▶ [Your instructions]:
Stop after the line with "PYRT-100, priority: Normal -> Low"; until then, please copy every line of the records word for word from the first.

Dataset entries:

^^^^^^^^

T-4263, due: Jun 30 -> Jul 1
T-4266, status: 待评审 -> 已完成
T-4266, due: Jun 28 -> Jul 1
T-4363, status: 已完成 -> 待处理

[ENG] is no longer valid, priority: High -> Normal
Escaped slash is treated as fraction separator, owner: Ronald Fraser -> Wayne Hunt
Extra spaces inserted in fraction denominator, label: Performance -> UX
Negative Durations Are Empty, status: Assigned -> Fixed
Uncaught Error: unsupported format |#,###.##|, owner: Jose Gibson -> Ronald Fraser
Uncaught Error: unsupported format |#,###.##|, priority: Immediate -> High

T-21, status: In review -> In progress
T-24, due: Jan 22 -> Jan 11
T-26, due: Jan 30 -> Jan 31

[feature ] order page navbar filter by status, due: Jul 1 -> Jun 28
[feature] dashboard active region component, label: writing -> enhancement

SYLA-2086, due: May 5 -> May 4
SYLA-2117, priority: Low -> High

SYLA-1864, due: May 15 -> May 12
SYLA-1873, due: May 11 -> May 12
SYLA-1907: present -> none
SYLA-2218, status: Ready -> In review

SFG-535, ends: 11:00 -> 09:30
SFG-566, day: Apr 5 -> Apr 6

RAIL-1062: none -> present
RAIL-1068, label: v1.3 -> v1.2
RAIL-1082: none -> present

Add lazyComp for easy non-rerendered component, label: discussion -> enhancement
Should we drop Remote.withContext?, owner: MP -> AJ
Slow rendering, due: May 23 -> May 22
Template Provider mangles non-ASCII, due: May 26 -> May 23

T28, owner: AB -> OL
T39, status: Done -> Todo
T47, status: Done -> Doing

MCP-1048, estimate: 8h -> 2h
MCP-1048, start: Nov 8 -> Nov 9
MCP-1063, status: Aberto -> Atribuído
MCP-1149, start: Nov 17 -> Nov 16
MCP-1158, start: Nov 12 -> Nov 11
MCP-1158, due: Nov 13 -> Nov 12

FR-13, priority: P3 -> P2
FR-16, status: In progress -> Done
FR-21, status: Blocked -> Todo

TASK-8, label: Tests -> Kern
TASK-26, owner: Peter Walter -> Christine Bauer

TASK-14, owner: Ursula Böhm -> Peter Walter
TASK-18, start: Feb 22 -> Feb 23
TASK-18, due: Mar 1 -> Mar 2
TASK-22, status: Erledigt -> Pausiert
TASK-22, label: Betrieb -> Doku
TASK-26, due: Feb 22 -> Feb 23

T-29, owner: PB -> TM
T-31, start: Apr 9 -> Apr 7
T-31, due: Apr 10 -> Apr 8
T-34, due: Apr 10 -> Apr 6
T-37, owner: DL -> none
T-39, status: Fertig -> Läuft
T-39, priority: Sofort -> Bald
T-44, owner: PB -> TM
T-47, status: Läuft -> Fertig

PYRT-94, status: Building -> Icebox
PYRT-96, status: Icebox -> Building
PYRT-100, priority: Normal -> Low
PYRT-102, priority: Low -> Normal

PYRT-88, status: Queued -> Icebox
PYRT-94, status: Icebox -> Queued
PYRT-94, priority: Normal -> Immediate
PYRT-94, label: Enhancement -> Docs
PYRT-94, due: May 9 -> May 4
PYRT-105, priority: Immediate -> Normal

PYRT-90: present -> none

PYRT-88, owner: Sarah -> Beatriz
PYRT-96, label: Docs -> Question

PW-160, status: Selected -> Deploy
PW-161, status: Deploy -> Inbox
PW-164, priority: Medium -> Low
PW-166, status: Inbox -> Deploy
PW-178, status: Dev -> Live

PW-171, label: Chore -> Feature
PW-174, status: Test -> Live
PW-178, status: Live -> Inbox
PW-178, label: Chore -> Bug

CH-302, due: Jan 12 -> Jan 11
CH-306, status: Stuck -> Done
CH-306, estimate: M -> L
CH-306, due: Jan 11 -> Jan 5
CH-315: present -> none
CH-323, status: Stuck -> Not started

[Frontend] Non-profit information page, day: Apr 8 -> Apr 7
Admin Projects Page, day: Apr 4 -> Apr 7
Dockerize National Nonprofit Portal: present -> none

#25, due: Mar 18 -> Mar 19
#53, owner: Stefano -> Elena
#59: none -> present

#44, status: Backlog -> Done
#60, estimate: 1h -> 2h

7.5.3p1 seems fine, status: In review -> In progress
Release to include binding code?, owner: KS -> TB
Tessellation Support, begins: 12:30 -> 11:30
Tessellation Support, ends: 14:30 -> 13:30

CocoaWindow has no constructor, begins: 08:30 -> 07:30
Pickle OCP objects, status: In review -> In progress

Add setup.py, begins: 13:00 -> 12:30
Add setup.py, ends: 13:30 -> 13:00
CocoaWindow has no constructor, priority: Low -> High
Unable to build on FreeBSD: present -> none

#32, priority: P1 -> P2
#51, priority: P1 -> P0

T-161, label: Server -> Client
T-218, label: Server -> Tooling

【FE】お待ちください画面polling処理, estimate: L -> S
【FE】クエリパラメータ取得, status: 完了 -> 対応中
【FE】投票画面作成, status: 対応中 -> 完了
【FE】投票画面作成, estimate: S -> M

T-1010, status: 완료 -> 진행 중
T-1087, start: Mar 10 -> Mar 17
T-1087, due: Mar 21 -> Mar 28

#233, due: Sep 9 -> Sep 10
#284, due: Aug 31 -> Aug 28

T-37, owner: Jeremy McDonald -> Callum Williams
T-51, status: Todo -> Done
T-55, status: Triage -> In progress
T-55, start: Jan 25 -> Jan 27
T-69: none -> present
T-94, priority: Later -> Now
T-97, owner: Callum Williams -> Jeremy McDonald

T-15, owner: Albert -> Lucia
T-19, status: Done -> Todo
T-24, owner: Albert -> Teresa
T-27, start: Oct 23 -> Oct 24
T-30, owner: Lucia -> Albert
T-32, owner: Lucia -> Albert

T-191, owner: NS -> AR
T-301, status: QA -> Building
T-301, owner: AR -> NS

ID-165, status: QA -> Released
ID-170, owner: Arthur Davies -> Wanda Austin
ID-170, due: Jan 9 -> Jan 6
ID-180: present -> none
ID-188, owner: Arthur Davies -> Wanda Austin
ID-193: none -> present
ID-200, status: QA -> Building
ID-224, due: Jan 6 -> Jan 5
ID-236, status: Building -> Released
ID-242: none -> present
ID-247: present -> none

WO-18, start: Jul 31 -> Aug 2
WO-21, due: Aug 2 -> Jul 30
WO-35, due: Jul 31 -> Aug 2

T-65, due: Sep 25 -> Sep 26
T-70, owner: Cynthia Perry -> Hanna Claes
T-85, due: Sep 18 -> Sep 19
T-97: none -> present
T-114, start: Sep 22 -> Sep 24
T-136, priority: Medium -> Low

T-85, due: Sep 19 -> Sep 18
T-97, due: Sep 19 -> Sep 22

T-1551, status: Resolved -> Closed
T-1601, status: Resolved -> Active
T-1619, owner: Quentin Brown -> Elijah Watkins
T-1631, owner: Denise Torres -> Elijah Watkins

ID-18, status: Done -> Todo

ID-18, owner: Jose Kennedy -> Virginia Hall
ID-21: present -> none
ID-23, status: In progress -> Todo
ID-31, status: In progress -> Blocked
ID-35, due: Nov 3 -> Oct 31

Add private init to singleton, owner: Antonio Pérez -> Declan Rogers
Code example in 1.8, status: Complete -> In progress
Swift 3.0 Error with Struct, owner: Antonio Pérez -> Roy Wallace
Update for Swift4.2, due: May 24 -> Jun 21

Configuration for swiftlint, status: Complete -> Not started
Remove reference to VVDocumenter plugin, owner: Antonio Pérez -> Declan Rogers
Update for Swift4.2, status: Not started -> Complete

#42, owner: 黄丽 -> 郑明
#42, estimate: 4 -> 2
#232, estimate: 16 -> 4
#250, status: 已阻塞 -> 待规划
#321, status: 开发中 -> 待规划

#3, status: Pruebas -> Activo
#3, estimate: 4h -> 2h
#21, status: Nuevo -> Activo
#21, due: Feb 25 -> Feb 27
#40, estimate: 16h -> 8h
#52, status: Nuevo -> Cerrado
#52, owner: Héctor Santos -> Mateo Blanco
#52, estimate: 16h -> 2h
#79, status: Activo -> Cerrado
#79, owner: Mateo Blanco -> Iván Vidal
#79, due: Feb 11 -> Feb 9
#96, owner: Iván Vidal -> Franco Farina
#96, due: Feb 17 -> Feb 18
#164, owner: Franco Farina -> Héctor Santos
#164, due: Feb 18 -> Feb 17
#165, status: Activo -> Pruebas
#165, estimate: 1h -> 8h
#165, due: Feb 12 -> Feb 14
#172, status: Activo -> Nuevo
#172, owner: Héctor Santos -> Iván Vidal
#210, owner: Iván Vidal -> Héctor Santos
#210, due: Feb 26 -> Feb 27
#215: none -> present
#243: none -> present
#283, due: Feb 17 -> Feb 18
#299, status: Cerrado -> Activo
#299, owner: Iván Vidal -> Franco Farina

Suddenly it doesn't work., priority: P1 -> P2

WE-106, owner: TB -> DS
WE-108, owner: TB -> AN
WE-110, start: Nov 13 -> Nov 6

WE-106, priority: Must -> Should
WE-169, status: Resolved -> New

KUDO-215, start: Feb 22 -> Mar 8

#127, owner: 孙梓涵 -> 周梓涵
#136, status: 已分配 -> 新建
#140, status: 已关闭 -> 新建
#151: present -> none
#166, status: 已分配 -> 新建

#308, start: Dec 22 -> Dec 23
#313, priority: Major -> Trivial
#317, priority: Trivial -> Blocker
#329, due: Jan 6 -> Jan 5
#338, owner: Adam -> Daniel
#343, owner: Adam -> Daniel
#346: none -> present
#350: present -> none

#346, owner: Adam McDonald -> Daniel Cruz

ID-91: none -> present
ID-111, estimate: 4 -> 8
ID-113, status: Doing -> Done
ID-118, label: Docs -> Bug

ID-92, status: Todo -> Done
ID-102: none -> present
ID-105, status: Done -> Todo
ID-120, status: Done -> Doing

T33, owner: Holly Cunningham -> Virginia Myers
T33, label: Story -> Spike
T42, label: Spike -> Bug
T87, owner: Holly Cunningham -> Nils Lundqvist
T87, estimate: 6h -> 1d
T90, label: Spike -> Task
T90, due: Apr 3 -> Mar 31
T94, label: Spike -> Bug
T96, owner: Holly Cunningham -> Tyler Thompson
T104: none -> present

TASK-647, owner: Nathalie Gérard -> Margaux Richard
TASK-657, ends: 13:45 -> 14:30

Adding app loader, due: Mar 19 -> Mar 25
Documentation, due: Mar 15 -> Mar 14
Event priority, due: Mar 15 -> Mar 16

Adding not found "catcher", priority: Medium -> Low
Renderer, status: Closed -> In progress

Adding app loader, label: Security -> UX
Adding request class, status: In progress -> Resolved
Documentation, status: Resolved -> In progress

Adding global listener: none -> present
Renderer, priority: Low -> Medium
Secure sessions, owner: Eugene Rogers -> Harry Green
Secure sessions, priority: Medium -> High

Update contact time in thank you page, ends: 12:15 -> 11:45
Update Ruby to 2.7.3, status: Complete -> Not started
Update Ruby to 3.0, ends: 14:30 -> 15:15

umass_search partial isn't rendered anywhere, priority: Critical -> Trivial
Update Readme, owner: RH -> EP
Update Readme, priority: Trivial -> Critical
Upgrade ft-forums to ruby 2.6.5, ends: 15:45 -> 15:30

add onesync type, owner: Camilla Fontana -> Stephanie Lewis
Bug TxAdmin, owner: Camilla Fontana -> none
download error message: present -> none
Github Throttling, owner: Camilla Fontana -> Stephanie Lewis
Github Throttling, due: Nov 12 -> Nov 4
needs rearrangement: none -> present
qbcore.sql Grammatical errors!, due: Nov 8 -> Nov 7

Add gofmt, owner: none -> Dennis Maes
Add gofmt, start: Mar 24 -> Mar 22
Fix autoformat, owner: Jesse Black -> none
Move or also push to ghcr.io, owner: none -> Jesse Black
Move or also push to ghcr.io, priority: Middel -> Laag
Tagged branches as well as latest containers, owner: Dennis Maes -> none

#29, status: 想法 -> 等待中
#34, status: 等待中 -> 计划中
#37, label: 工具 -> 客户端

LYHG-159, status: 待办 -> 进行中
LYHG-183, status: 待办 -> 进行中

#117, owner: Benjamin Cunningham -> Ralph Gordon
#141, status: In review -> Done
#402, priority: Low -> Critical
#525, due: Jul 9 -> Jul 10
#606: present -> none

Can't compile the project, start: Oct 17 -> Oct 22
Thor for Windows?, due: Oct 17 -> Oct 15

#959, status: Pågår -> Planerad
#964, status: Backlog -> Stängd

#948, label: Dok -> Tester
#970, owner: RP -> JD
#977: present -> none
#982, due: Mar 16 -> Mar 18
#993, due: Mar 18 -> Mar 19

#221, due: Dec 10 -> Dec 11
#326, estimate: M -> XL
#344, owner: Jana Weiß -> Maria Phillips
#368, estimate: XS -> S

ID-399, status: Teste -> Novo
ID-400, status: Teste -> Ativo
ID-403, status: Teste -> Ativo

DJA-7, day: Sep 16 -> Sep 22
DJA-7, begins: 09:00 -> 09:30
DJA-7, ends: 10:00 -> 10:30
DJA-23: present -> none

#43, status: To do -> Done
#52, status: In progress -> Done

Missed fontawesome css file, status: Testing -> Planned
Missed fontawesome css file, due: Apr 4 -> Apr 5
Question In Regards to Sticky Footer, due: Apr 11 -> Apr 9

^^^^^^^^

▶ [Answer space]:
T-4263, due: Jun 30 -> Jul 1
T-4266, status: 待评审 -> 已完成
T-4266, due: Jun 28 -> Jul 1
T-4363, status: 已完成 -> 待处理

[ENG] is no longer valid, priority: High -> Normal
Escaped slash is treated as fraction separator, owner: Ronald Fraser -> Wayne Hunt
Extra spaces inserted in fraction denominator, label: Performance -> UX
Negative Durations Are Empty, status: Assigned -> Fixed
Uncaught Error: unsupported format |#,###.##|, owner: Jose Gibson -> Ronald Fraser
Uncaught Error: unsupported format |#,###.##|, priority: Immediate -> High

T-21, status: In review -> In progress
T-24, due: Jan 22 -> Jan 11
T-26, due: Jan 30 -> Jan 31

[feature ] order page navbar filter by status, due: Jul 1 -> Jun 28
[feature] dashboard active region component, label: writing -> enhancement

SYLA-2086, due: May 5 -> May 4
SYLA-2117, priority: Low -> High

SYLA-1864, due: May 15 -> May 12
SYLA-1873, due: May 11 -> May 12
SYLA-1907: present -> none
SYLA-2218, status: Ready -> In review

SFG-535, ends: 11:00 -> 09:30
SFG-566, day: Apr 5 -> Apr 6

RAIL-1062: none -> present
RAIL-1068, label: v1.3 -> v1.2
RAIL-1082: none -> present

Add lazyComp for easy non-rerendered component, label: discussion -> enhancement
Should we drop Remote.withContext?, owner: MP -> AJ
Slow rendering, due: May 23 -> May 22
Template Provider mangles non-ASCII, due: May 26 -> May 23

T28, owner: AB -> OL
T39, status: Done -> Todo
T47, status: Done -> Doing

MCP-1048, estimate: 8h -> 2h
MCP-1048, start: Nov 8 -> Nov 9
MCP-1063, status: Aberto -> Atribuído
MCP-1149, start: Nov 17 -> Nov 16
MCP-1158, start: Nov 12 -> Nov 11
MCP-1158, due: Nov 13 -> Nov 12

FR-13, priority: P3 -> P2
FR-16, status: In progress -> Done
FR-21, status: Blocked -> Todo

TASK-8, label: Tests -> Kern
TASK-26, owner: Peter Walter -> Christine Bauer

TASK-14, owner: Ursula Böhm -> Peter Walter
TASK-18, start: Feb 22 -> Feb 23
TASK-18, due: Mar 1 -> Mar 2
TASK-22, status: Erledigt -> Pausiert
TASK-22, label: Betrieb -> Doku
TASK-26, due: Feb 22 -> Feb 23

T-29, owner: PB -> TM
T-31, start: Apr 9 -> Apr 7
T-31, due: Apr 10 -> Apr 8
T-34, due: Apr 10 -> Apr 6
T-37, owner: DL -> none
T-39, status: Fertig -> Läuft
T-39, priority: Sofort -> Bald
T-44, owner: PB -> TM
T-47, status: Läuft -> Fertig

PYRT-94, status: Building -> Icebox
PYRT-96, status: Icebox -> Building
PYRT-100, priority: Normal -> Low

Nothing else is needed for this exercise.